* [Records provided]:
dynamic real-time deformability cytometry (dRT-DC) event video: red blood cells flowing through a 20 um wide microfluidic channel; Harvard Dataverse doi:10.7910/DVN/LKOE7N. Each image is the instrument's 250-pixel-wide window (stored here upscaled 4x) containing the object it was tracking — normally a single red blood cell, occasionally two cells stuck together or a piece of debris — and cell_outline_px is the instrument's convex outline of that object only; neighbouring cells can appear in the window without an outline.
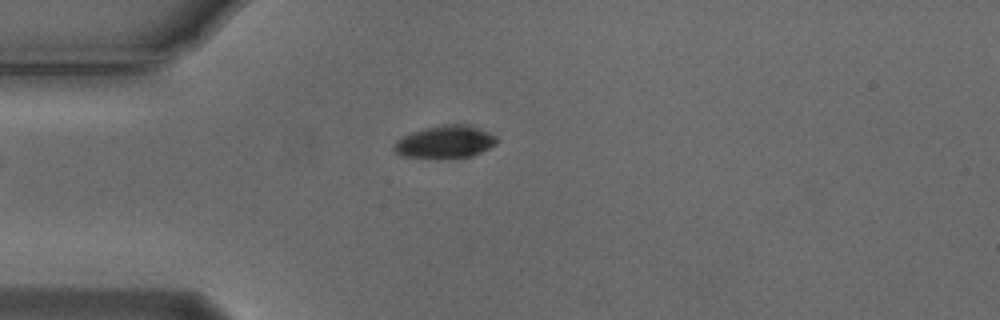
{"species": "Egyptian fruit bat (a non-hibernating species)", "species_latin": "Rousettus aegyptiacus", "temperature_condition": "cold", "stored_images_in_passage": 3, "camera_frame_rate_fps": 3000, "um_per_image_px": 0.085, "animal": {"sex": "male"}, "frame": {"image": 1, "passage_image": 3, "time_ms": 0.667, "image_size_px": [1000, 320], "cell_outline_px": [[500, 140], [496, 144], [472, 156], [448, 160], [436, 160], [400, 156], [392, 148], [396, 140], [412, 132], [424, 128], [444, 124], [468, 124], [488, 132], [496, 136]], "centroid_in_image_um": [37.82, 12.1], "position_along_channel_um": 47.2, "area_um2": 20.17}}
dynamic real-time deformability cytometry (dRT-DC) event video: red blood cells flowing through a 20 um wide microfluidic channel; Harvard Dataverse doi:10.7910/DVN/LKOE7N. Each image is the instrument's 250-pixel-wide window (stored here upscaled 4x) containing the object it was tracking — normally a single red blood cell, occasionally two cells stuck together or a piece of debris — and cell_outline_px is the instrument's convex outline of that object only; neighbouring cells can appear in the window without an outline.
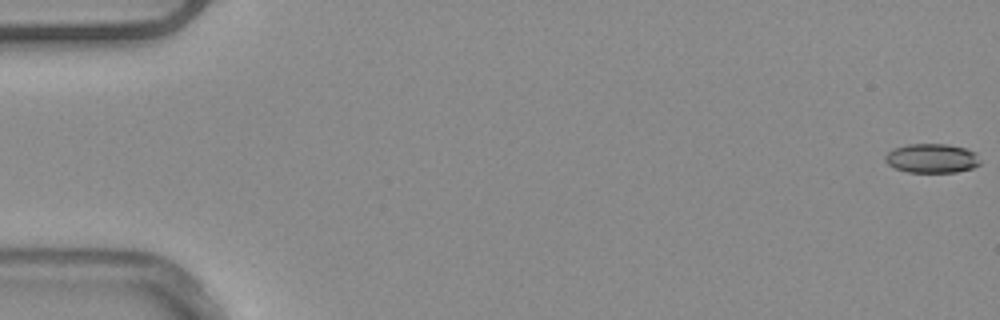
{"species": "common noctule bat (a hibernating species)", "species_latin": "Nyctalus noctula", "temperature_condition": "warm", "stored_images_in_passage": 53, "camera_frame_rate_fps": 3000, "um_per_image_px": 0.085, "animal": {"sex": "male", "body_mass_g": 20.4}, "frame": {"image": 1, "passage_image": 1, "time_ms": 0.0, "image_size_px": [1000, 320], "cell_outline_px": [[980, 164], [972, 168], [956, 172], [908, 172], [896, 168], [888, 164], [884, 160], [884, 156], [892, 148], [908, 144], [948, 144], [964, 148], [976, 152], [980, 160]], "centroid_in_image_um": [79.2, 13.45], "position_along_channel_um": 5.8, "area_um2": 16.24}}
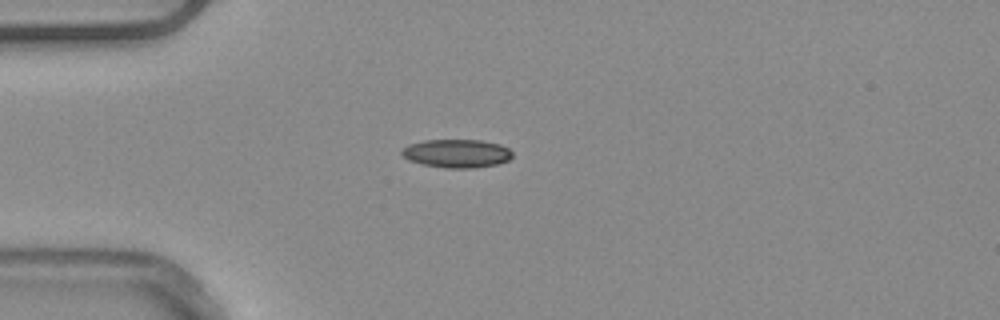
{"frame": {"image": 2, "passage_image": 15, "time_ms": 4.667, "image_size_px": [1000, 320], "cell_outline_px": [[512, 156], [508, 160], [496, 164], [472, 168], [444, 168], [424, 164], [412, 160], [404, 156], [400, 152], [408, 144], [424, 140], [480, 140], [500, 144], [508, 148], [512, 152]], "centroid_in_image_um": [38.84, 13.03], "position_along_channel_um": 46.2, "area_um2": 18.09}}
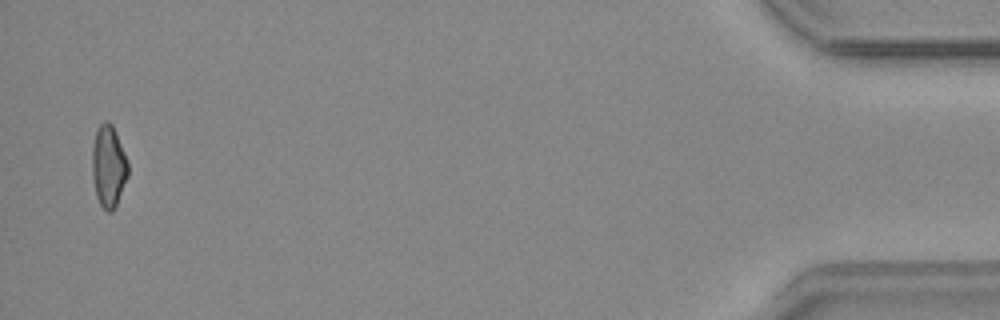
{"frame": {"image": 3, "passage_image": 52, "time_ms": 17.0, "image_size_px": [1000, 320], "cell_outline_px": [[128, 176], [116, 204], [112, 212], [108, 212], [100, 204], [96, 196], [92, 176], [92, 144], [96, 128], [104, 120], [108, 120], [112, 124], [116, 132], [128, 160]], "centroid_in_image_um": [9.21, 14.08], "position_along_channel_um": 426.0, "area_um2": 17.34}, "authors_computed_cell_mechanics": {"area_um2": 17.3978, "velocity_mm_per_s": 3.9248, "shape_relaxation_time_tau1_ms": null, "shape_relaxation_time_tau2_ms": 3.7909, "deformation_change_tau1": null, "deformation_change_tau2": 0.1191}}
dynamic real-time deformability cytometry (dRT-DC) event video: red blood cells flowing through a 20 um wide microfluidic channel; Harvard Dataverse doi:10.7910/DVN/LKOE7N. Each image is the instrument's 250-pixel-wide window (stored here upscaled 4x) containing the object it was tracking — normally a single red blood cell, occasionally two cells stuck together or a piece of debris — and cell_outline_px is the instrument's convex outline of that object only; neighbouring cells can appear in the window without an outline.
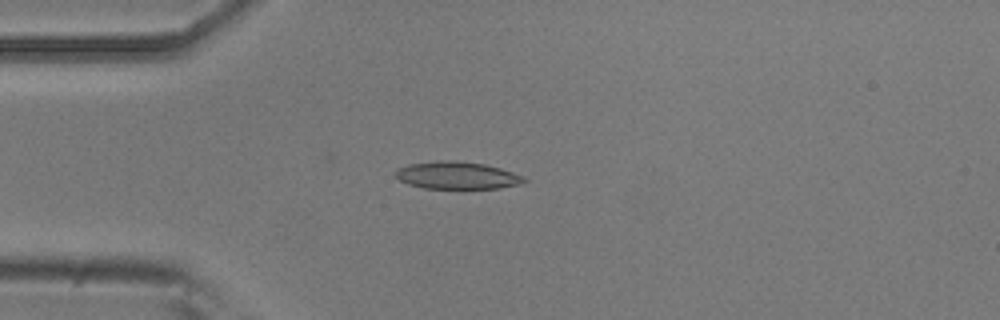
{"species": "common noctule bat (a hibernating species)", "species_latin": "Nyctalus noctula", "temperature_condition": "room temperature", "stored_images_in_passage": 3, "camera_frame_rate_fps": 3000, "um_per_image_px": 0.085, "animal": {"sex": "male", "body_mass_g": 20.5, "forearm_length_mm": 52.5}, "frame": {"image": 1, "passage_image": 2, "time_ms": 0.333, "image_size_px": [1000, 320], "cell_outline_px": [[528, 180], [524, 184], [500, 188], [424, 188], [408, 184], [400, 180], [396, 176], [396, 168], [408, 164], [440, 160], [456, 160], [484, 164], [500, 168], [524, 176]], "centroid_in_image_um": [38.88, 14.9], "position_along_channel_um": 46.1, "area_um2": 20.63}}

* [Challenge]:
Restate the whole listing above exactly, except for its images.

* [Final result]:
dynamic real-time deformability cytometry (dRT-DC) event video: red blood cells flowing through a 20 um wide microfluidic channel; Harvard Dataverse doi:10.7910/DVN/LKOE7N. Each image is the instrument's 250-pixel-wide window (stored here upscaled 4x) containing the object it was tracking — normally a single red blood cell, occasionally two cells stuck together or a piece of debris — and cell_outline_px is the instrument's convex outline of that object only; neighbouring cells can appear in the window without an outline.
{"species": "Egyptian fruit bat (a non-hibernating species)", "species_latin": "Rousettus aegyptiacus", "temperature_condition": "cold", "stored_images_in_passage": 3, "camera_frame_rate_fps": 3000, "um_per_image_px": 0.085, "animal": {"sex": "male"}, "frame": {"image": 1, "passage_image": 3, "time_ms": 0.667, "image_size_px": [1000, 320], "cell_outline_px": [[500, 140], [496, 144], [472, 156], [448, 160], [436, 160], [400, 156], [392, 148], [396, 140], [412, 132], [424, 128], [444, 124], [468, 124], [488, 132], [496, 136]], "centroid_in_image_um": [37.82, 12.1], "position_along_channel_um": 47.2, "area_um2": 20.17}}
dynamic real-time deformability cytometry (dRT-DC) event video: red blood cells flowing through a 20 um wide microfluidic channel; Harvard Dataverse doi:10.7910/DVN/LKOE7N. Each image is the instrument's 250-pixel-wide window (stored here upscaled 4x) containing the object it was tracking — normally a single red blood cell, occasionally two cells stuck together or a piece of debris — and cell_outline_px is the instrument's convex outline of that object only; neighbouring cells can appear in the window without an outline.
{"species": "common noctule bat (a hibernating species)", "species_latin": "Nyctalus noctula", "temperature_condition": "warm", "stored_images_in_passage": 53, "camera_frame_rate_fps": 3000, "um_per_image_px": 0.085, "animal": {"sex": "male", "body_mass_g": 20.4}, "frame": {"image": 1, "passage_image": 1, "time_ms": 0.0, "image_size_px": [1000, 320], "cell_outline_px": [[980, 164], [972, 168], [956, 172], [908, 172], [896, 168], [888, 164], [884, 160], [884, 156], [892, 148], [908, 144], [948, 144], [964, 148], [976, 152], [980, 160]], "centroid_in_image_um": [79.2, 13.45], "position_along_channel_um": 5.8, "area_um2": 16.24}}
{"frame": {"image": 2, "passage_image": 15, "time_ms": 4.667, "image_size_px": [1000, 320], "cell_outline_px": [[512, 156], [508, 160], [496, 164], [472, 168], [444, 168], [424, 164], [412, 160], [404, 156], [400, 152], [408, 144], [424, 140], [480, 140], [500, 144], [508, 148], [512, 152]], "centroid_in_image_um": [38.84, 13.03], "position_along_channel_um": 46.2, "area_um2": 18.09}}
{"frame": {"image": 3, "passage_image": 52, "time_ms": 17.0, "image_size_px": [1000, 320], "cell_outline_px": [[128, 176], [116, 204], [112, 212], [108, 212], [100, 204], [96, 196], [92, 176], [92, 144], [96, 128], [104, 120], [108, 120], [112, 124], [116, 132], [128, 160]], "centroid_in_image_um": [9.21, 14.08], "position_along_channel_um": 426.0, "area_um2": 17.34}, "authors_computed_cell_mechanics": {"area_um2": 17.3978, "velocity_mm_per_s": 3.9248, "shape_relaxation_time_tau1_ms": null, "shape_relaxation_time_tau2_ms": 3.7909, "deformation_change_tau1": null, "deformation_change_tau2": 0.1191}}
dynamic real-time deformability cytometry (dRT-DC) event video: red blood cells flowing through a 20 um wide microfluidic channel; Harvard Dataverse doi:10.7910/DVN/LKOE7N. Each image is the instrument's 250-pixel-wide window (stored here upscaled 4x) containing the object it was tracking — normally a single red blood cell, occasionally two cells stuck together or a piece of debris — and cell_outline_px is the instrument's convex outline of that object only; neighbouring cells can appear in the window without an outline.
{"species": "common noctule bat (a hibernating species)", "species_latin": "Nyctalus noctula", "temperature_condition": "room temperature", "stored_images_in_passage": 3, "camera_frame_rate_fps": 3000, "um_per_image_px": 0.085, "animal": {"sex": "male", "body_mass_g": 20.5, "forearm_length_mm": 52.5}, "frame": {"image": 1, "passage_image": 2, "time_ms": 0.333, "image_size_px": [1000, 320], "cell_outline_px": [[528, 180], [524, 184], [500, 188], [424, 188], [408, 184], [400, 180], [396, 176], [396, 168], [408, 164], [440, 160], [456, 160], [484, 164], [500, 168], [524, 176]], "centroid_in_image_um": [38.88, 14.9], "position_along_channel_um": 46.1, "area_um2": 20.63}}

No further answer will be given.